It was a sad day for the industry when in 1999 former Compaq supremo Eckhard Pfeiffer was forced to fall on his sword and leave a company he helped nurture from a baby to a behemoth.
Pfeiffer, of course, didn't do it all by himself; he had the help of some very gifted individuals, such as Joe McNally in the UK. Nevertheless, he was a very astute and intelligent man.
McNally and Pfeiffer shared a belief in the channel and an understanding of the nuances of European buying patterns. McNally, who enjoyed local autonomy, grew the UK business from zero to a £1bn operation.
In Germany, Compaq staved off Dell for a good while. This was partly due to Pfeiffer's channel loyalty, but even more important was his awareness that his countrymen's preferred way of doing business suited a channel relationship rather than a direct one.

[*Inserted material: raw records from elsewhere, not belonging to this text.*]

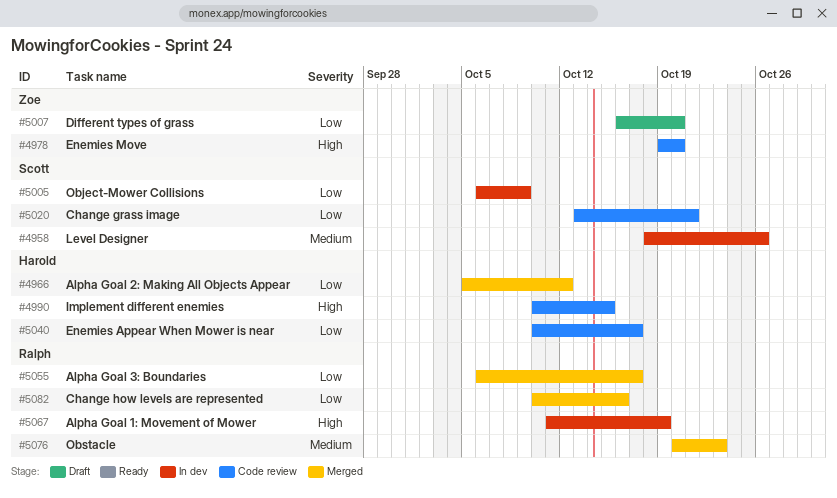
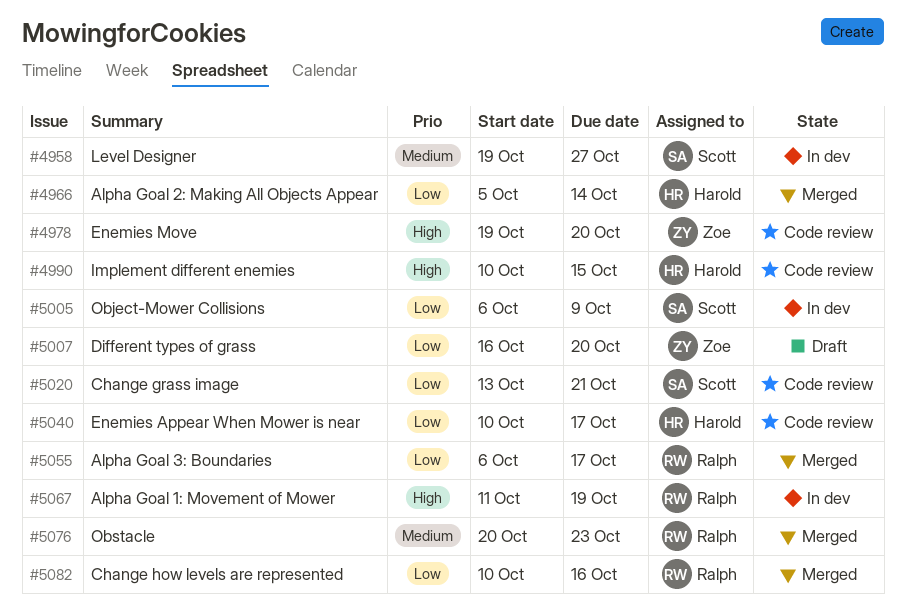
#4958, start: Oct 18 -> Oct 19
#4958, due: Oct 26 -> Oct 27
#4966, due: Oct 12 -> Oct 14

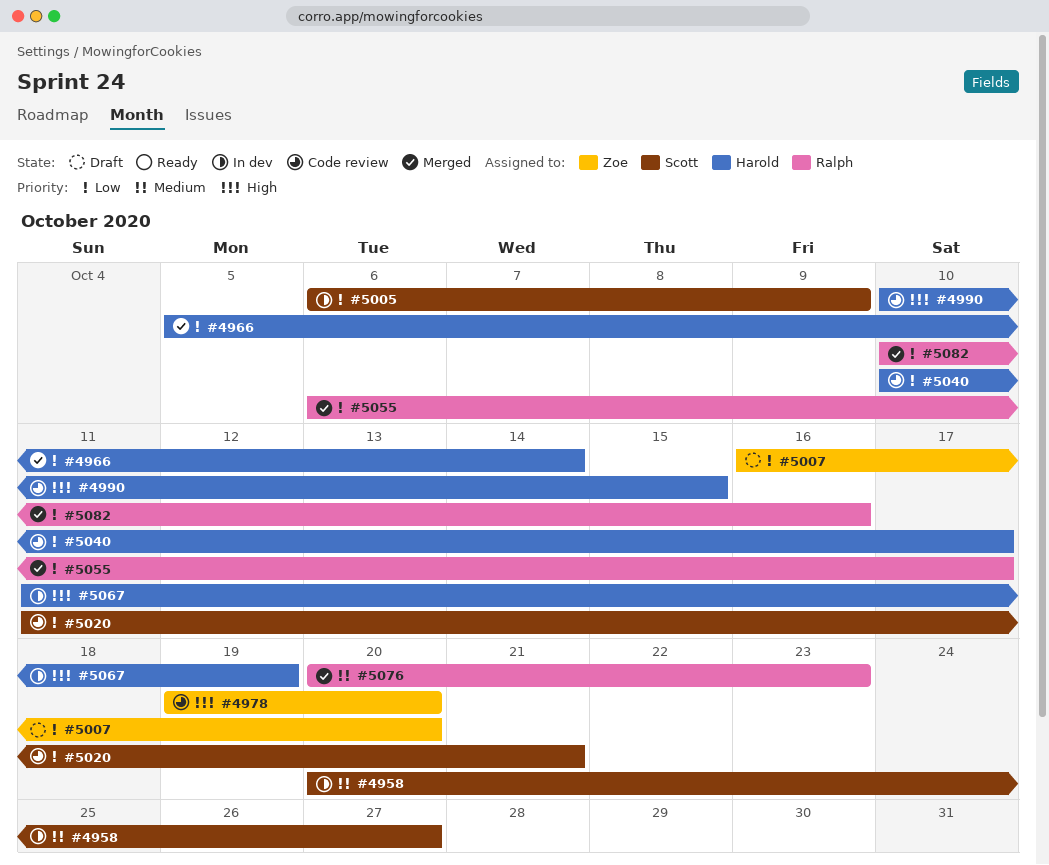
#4958, start: Oct 19 -> Oct 20
#5020, start: Oct 13 -> Oct 11
#5067, owner: Ralph -> Harold

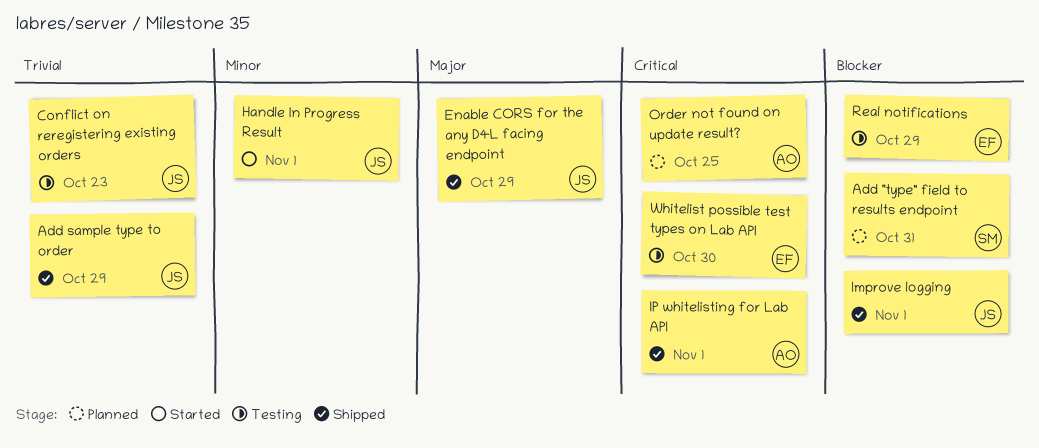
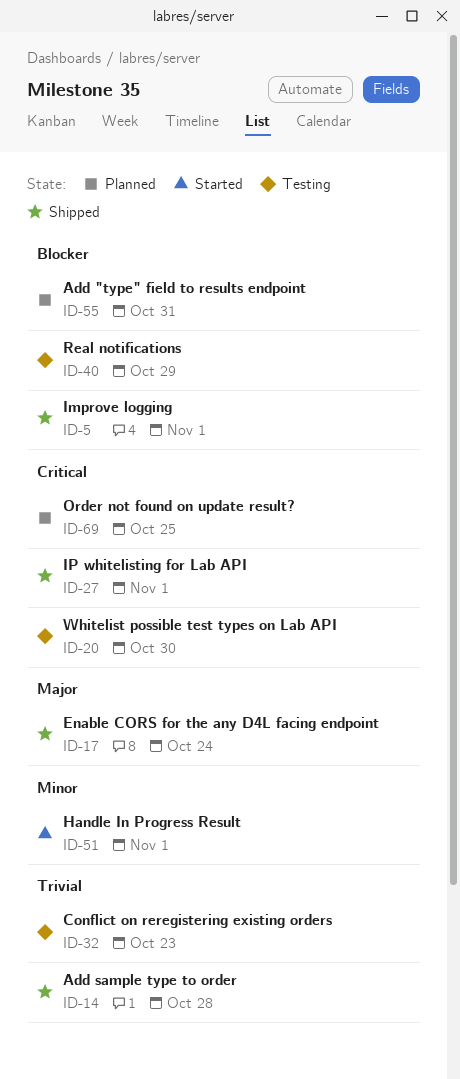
Add sample type to order, due: Oct 29 -> Oct 28
Enable CORS for the any D4L facing endpoint, due: Oct 29 -> Oct 24

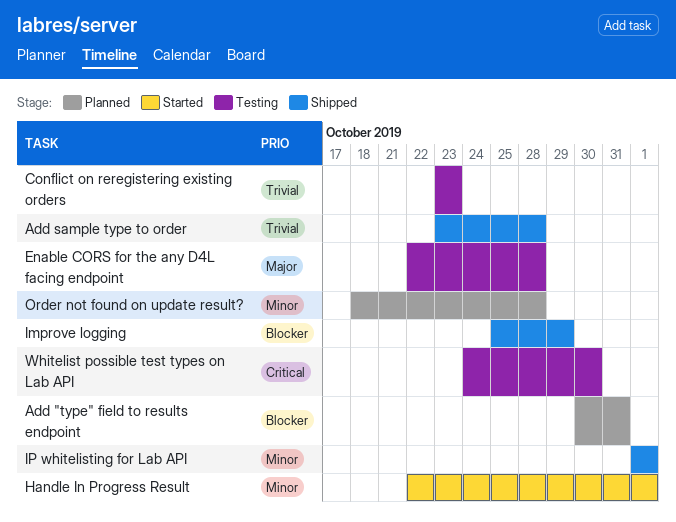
Enable CORS for the any D4L facing endpoint, status: Shipped -> Testing
Enable CORS for the any D4L facing endpoint, due: Oct 24 -> Oct 28
Improve logging, due: Nov 1 -> Oct 29
IP whitelisting for Lab API, priority: Critical -> Minor
Order not found on update result?, priority: Critical -> Minor
Order not found on update result?, due: Oct 25 -> Oct 28
Real notifications: present -> none

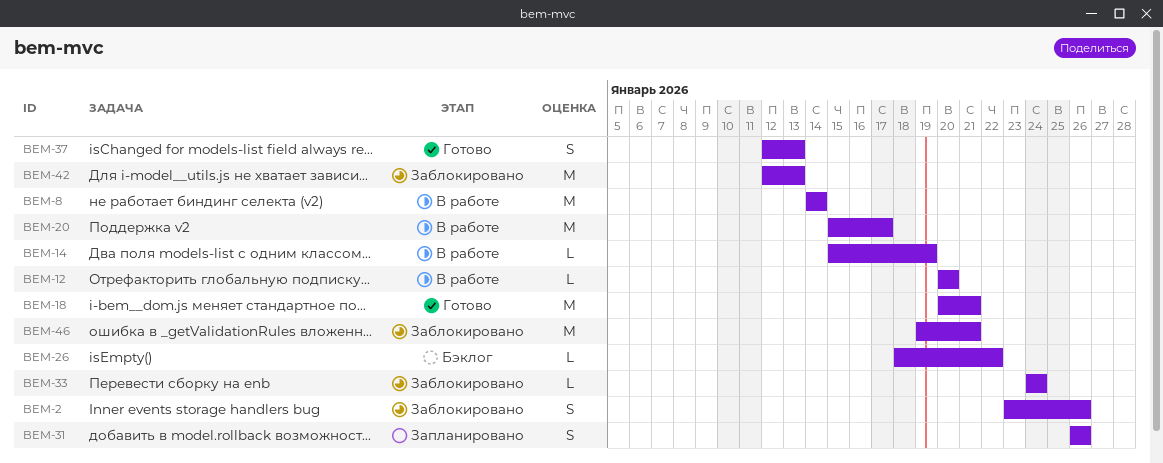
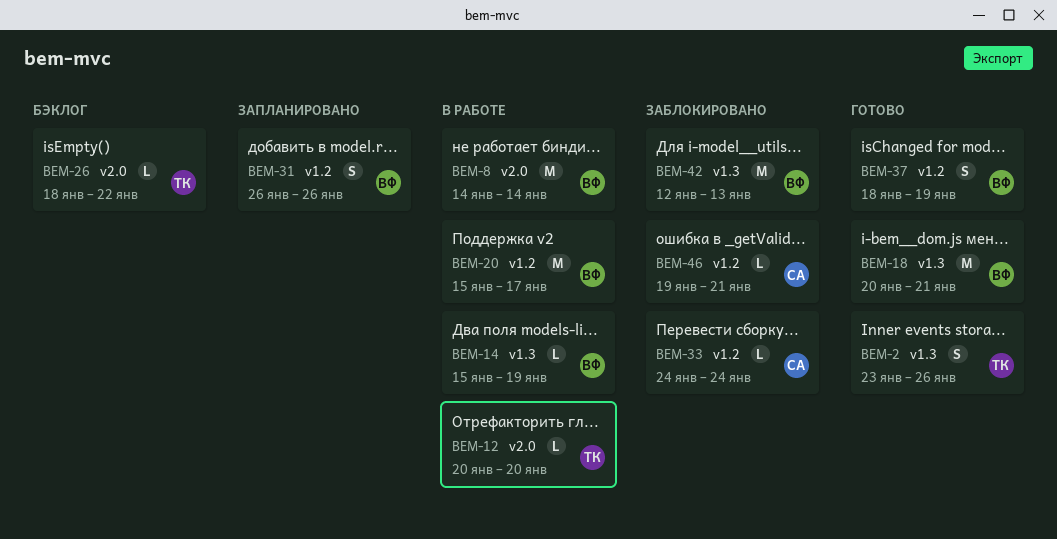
BEM-2, status: Заблокировано -> Готово
BEM-37, start: Jan 12 -> Jan 18
BEM-37, due: Jan 13 -> Jan 19
BEM-46, estimate: M -> L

McNally understood the importance of good service in the early days. He used to deliver kit to customers himself, by hailing a cab.
Unfortunately, local autonomy seems to have disappeared since Hewlett-Packard (HP) acquired Compaq.
HP resellers feel the UK management team is doing a great job, but many believe that the centralised strategy HP US has imposed on Europe is holding things back, and that HP's strategy of reducing stocking from local distribution in favour of centralised fulfilment plays into the hands of its nemesis, Dell.
In a downturn the bean counters often run the show. They see cost savings in centralisation and direct models but rarely talk to customers or VARs, and often introduce things without thinking about the long-term consequences.
It is in the channel's interests to stop the monster from Round Rock before it becomes a Godzilla to HP's or IBM's Japan, but it may be a good idea to reload some of the strategies, such as local autonomy, to check the four-letter word.